--- BEGIN Extract provided ---

According to the same report by IRNA, since the beginning of 2016, 24 people have fallen victims to mine explosions. Six have been killed, and 18 others wounded.

In February 2013, the Governorate of Kermashan organized a celebration after cleaning 700 thousand hectares of mine-contaminated areas in the province.

Nevertheless, the Iranian government official statistics state that 184 people have been killed or wounded due to mine explosions in the same area despite the clearing.

An IRNA report named military forces, farmers, villagers and nomads of the region as well as minesweepers as the primary victims.

The latest statistics by the UN indicate that 20 million mines exist in Iranian borders that take, on average, two victims per day.

Among the five provinces of Western Azerbaijan, Kermanshan, Kurdistan, Ilam and Khuzestan, located on the border with Iraq, four are mainly Kurdish-populated.

The Iranian government claims that all of the mines are the remnants of the eight-year war between Iran and Iraq that ended about three decades ago.

However, the oppositions such as the Democratic Party of Iranian Kurdistan (DPKI) and Komalah (Society of Revolutionary Toilers of Iranian Kurdistan) accuse Iran of planting mines to target their members and kolbars who cross the border. 

Iran is one of the 33 countries that have not signed the Ottawa Treaty (the Mine Ban Treaty) which prohibits antipersonnel mines.

--- END Extract provided ---
--- BEGIN Information supplied ---

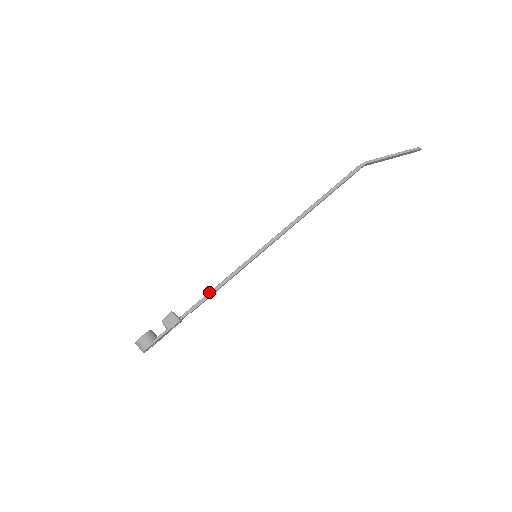
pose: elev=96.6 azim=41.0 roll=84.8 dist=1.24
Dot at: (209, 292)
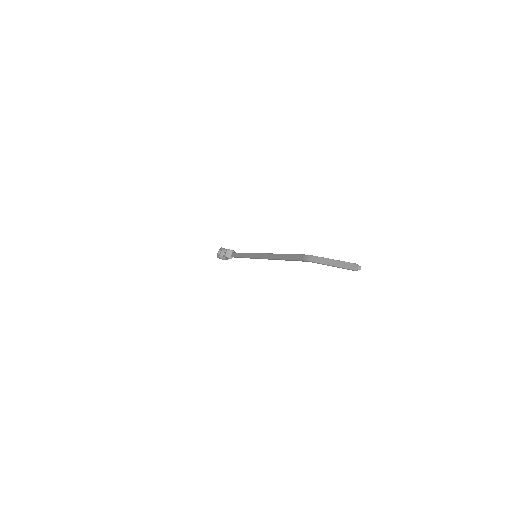
Dot at: (239, 257)
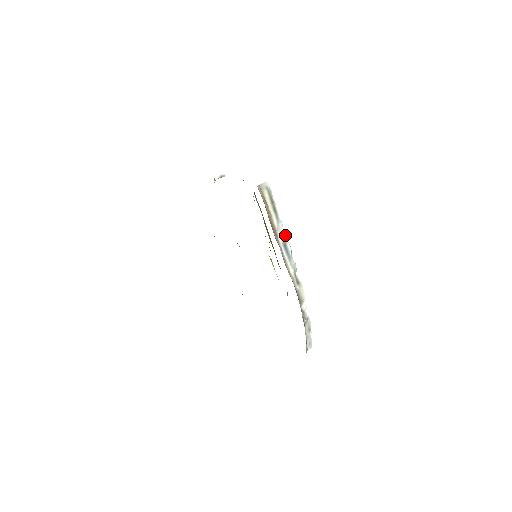
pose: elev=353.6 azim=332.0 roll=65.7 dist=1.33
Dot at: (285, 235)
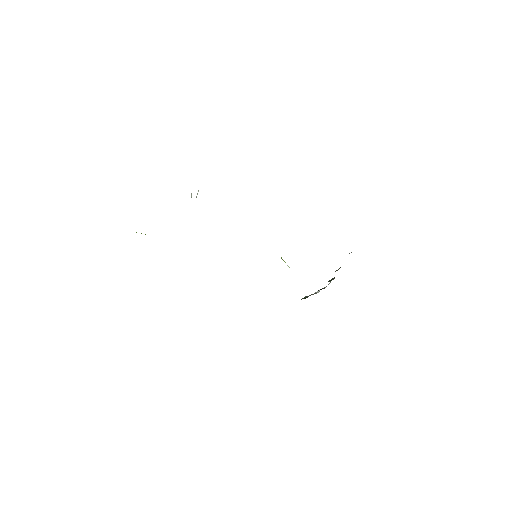
Dot at: occluded
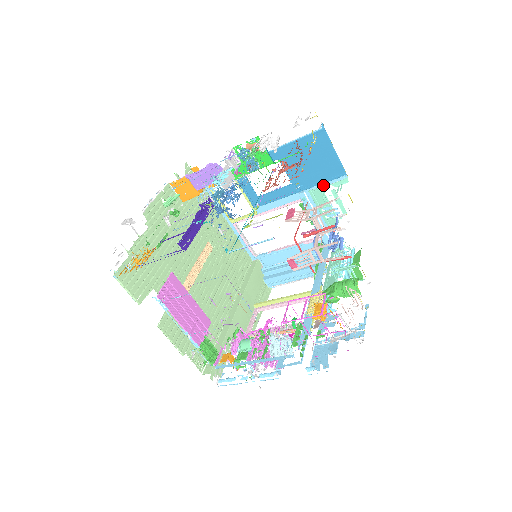
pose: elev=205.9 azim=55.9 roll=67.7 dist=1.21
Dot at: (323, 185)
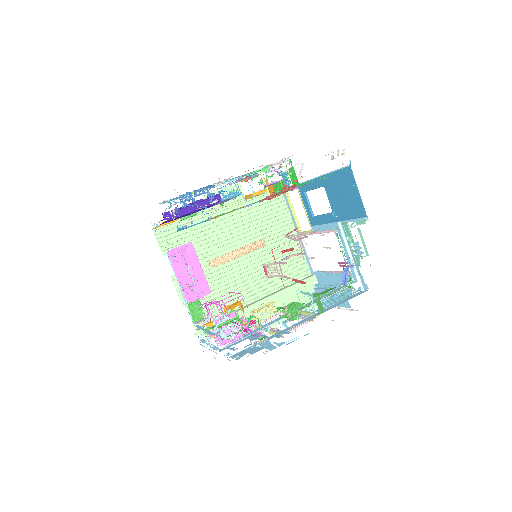
Dot at: (352, 221)
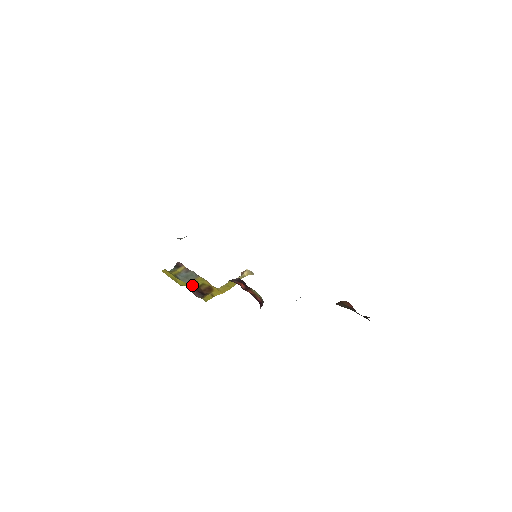
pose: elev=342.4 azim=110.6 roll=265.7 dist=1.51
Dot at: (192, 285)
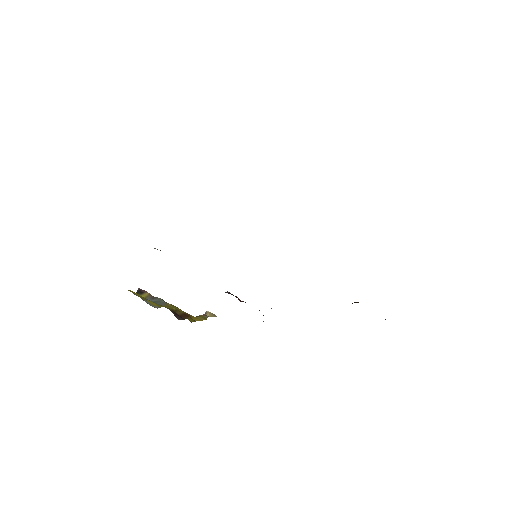
Dot at: (168, 307)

--- END Information supplied ---

*Problem statement*.
Answer these questions using the text on landmines in Iran.
(a) Since the beginning of 2016, how many people have been killed by mine explosions?
(b) How many mines does the latest UN count put in Iran's borders?
(c) How many countries have not signed the Ottawa Treaty?
The items have no role in this exercise.

*Result*.
(a) Six people.
(b) 20 million.
(c) 33 countries.